Quote the passage about the CFS block extraction software in full, word for word.

---------- Source passage ----------

Currently, this software provides no way to extract whole CFS files rather than
individual blocks, but the blocks it does write can be manually concatenated into
complete files fairly easily. On Unixalikes a shell command such as the following
will probably do the job, once this software has extracted the blocks to,
say, "/tmp/src", assuming you want the files in "/tmp/dst":
SRC="/tmp/src" ; DST="/tmp/dst"
for N in `ls "${SRC}" | cut -d _ -f 3-4 | sort | uniq` ; do
cat "${SRC}/"*${N}* >> "${DST}/`echo ${N} | cut -d _ -f 1`" ;
done
WHY?
----
This software was written for testing CSWs produced by Quadbike. I was prevously
using beebjit in an ad-hoc way for this purpose, but decided I needed something
better.
It is expected that this software will be useful for anyone else who
is unfortunate enough to be developing software to convert an audio
file into CSW data.
From this perspective, it offers two key innovations:
i) Every byte decoded from the CSW is stored along with the sample number
within the CSW where that byte originated. As such, it is very useful
for determining whereabouts in the original audio file certain features
lie. Header field locations, data locations, CRC locations and any error
locations are all displayed to the user, in terms of the number of samples
into the source audio file that was used to generate the CSW.

---------- Excerpted data ----------

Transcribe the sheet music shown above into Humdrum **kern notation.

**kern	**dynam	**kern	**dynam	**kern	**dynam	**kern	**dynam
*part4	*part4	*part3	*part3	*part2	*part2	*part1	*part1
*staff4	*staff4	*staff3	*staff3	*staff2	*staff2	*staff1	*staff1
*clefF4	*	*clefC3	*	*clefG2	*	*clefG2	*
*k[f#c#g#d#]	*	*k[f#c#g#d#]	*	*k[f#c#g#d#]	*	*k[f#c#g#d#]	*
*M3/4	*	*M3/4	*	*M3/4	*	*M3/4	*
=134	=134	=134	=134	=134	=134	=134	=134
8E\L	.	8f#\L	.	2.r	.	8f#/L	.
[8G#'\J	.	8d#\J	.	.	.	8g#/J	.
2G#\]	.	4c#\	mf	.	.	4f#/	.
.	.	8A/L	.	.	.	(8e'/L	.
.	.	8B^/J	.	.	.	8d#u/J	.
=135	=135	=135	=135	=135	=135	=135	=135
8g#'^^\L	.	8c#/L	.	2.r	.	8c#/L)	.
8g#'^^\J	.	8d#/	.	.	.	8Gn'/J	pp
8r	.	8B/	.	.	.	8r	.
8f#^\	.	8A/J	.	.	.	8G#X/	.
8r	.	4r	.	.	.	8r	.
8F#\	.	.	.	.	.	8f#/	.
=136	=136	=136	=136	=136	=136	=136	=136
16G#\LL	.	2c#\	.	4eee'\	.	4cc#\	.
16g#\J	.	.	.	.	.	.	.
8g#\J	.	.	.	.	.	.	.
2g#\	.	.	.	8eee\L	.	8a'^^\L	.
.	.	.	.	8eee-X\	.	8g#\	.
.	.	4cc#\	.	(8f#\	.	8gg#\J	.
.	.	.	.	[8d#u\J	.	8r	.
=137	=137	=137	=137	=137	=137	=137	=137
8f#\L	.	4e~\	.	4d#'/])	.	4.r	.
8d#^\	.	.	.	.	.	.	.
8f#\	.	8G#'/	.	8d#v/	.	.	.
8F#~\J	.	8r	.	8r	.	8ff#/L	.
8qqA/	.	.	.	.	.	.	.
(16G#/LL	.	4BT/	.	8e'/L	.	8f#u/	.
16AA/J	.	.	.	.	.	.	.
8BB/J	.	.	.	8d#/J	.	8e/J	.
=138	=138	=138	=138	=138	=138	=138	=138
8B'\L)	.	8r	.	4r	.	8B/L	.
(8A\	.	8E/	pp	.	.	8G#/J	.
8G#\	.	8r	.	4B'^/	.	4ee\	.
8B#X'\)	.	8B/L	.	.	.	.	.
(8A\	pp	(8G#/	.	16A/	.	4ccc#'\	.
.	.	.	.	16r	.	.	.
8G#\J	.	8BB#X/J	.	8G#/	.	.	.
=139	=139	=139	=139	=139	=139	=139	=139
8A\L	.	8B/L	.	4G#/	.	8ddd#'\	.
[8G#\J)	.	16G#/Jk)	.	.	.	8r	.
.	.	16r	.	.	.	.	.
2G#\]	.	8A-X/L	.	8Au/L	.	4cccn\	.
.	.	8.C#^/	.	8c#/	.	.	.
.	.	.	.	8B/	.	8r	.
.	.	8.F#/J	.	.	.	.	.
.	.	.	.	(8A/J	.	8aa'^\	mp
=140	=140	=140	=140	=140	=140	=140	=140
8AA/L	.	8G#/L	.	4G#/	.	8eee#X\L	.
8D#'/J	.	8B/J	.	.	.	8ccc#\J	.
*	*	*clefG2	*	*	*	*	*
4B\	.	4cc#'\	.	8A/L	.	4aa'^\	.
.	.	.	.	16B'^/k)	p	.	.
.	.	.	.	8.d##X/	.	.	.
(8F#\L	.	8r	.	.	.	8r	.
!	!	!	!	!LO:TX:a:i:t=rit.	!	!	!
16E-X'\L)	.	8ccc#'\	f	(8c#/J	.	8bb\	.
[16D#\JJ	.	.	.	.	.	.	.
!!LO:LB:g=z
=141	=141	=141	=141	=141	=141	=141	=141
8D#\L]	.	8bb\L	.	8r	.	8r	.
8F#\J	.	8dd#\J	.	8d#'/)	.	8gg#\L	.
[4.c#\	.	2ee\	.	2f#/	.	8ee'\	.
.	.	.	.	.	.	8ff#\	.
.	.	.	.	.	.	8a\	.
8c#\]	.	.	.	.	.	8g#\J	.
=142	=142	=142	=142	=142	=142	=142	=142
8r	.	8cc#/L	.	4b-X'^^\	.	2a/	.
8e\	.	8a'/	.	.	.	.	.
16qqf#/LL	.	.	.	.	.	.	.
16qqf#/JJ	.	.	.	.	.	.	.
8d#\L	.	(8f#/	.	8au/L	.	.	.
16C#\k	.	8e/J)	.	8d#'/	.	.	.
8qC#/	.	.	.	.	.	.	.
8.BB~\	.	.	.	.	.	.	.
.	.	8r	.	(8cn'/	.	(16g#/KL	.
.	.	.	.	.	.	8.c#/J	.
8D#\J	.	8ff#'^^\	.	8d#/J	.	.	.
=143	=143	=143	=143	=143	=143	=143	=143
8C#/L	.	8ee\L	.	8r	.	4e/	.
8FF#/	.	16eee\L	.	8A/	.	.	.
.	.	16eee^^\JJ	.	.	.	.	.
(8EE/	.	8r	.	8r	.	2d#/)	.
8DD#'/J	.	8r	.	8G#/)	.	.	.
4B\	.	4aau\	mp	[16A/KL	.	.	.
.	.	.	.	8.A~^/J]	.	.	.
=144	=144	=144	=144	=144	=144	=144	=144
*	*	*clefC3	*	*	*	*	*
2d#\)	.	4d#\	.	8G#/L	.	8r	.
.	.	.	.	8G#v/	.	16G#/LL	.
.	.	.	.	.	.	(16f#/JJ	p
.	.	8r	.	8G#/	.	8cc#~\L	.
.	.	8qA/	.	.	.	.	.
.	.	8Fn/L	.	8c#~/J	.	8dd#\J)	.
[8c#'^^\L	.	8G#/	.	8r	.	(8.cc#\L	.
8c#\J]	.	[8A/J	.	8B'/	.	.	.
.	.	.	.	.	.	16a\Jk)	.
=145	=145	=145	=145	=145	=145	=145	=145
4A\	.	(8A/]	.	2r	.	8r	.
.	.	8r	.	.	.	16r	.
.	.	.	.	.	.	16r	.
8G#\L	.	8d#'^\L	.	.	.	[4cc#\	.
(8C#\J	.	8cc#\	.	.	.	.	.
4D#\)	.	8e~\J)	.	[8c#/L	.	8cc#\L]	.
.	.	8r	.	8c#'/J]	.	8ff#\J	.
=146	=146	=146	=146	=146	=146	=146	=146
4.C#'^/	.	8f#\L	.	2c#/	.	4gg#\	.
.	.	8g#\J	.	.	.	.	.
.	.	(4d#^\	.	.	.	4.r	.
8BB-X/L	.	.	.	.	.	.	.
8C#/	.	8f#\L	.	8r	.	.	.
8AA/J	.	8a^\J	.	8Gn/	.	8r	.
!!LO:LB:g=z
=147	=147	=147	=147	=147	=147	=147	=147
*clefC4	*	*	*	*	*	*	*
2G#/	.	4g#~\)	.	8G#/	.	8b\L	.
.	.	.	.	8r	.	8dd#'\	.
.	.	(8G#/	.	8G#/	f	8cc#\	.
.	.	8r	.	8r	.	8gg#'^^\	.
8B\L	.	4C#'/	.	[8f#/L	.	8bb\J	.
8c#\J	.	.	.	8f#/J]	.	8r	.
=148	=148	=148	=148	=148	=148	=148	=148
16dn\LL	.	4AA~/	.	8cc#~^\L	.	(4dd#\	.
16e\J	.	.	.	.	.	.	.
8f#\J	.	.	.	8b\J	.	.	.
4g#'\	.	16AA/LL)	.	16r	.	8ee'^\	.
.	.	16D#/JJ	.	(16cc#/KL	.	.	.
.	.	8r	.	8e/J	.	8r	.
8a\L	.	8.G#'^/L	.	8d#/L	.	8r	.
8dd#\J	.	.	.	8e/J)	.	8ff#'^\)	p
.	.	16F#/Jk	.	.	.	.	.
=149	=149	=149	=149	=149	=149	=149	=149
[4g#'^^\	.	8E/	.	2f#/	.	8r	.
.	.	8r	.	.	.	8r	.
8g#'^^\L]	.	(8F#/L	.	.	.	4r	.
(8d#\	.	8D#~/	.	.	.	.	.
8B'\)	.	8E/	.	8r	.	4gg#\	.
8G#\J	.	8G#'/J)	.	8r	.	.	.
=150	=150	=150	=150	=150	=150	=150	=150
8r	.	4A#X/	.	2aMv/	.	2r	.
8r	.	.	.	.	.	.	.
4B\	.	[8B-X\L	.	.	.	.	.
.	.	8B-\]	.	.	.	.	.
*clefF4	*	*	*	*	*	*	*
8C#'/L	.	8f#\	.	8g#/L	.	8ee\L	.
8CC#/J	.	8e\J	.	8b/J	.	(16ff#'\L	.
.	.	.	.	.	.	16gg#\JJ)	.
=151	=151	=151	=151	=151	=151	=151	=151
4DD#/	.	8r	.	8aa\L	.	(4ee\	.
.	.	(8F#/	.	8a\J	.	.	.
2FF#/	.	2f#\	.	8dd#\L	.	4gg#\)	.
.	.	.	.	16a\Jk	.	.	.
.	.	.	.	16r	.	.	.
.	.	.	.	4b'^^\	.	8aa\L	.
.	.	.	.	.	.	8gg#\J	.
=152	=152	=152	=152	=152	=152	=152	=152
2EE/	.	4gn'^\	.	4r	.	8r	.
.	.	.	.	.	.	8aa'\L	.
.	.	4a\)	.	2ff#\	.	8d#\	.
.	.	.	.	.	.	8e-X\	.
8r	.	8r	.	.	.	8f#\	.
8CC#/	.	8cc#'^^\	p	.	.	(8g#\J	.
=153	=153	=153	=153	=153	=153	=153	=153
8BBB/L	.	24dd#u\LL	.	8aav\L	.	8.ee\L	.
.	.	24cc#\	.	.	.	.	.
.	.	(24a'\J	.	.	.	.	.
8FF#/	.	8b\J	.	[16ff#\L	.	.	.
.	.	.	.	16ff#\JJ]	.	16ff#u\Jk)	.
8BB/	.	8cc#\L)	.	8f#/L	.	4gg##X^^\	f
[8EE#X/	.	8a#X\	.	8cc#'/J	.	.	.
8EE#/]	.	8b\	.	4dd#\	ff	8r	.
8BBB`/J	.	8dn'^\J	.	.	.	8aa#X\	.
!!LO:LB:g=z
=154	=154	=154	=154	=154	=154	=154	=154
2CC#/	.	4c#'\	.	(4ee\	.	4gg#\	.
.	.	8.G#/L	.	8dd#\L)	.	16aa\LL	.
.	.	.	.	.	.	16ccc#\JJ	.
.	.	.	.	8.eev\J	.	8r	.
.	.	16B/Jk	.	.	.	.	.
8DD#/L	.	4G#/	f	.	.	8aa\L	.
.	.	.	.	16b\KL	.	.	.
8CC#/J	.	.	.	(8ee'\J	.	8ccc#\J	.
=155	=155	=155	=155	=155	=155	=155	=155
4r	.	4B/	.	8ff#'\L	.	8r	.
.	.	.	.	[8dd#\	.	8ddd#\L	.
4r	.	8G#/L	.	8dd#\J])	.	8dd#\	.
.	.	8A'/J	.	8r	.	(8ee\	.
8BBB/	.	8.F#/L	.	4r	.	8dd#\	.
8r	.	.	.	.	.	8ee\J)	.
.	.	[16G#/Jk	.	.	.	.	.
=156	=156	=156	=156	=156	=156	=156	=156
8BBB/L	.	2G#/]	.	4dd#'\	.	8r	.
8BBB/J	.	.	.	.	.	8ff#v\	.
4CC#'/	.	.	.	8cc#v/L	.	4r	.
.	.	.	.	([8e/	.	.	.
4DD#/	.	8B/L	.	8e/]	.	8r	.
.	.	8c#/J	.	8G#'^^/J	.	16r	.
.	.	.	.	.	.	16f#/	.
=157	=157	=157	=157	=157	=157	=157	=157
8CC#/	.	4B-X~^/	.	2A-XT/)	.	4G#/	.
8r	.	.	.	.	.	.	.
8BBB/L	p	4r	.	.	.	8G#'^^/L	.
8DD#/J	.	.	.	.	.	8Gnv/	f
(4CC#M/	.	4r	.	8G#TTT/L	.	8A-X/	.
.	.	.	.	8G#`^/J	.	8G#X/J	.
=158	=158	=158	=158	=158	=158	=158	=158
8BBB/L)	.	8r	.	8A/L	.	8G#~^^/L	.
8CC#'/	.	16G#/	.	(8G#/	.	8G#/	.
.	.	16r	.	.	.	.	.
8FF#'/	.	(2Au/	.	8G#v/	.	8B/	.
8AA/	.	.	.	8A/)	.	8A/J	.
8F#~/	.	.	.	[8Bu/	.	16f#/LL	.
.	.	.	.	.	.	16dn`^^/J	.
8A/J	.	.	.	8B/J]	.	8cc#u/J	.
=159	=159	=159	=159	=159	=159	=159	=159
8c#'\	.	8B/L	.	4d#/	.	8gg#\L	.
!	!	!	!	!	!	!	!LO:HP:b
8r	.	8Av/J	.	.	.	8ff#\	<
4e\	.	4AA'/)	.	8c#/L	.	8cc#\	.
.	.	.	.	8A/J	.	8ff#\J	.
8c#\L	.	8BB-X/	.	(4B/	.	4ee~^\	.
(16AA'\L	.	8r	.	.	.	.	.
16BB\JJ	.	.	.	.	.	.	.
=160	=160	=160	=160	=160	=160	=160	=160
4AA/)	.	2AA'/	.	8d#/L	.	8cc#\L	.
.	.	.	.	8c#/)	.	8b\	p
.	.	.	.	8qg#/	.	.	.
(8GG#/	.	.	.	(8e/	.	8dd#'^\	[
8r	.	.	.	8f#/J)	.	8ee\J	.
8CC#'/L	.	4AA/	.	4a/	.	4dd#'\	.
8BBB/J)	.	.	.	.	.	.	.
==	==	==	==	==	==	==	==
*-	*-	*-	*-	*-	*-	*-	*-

----------

- _Solution to this problem_
Currently, this software provides no way to extract whole CFS files rather than
individual blocks, but the blocks it does write can be manually concatenated into
complete files fairly easily. On Unixalikes a shell command such as the following
will probably do the job, once this software has extracted the blocks to,
say, "/tmp/src", assuming you want the files in "/tmp/dst":
SRC="/tmp/src" ; DST="/tmp/dst"
for N in `ls "${SRC}" | cut -d _ -f 3-4 | sort | uniq` ; do
cat "${SRC}/"*${N}* >> "${DST}/`echo ${N} | cut -d _ -f 1`" ;
done
WHY?
----
This software was written for testing CSWs produced by Quadbike. I was prevously
using beebjit in an ad-hoc way for this purpose, but decided I needed something
better.
It is expected that this software will be useful for anyone else who
is unfortunate enough to be developing software to convert an audio
file into CSW data.
From this perspective, it offers two key innovations:
i) Every byte decoded from the CSW is stored along with the sample number
within the CSW where that byte originated. As such, it is very useful
for determining whereabouts in the original audio file certain features
lie. Header field locations, data locations, CRC locations and any error
locations are all displayed to the user, in terms of the number of samples
into the source audio file that was used to generate the CSW.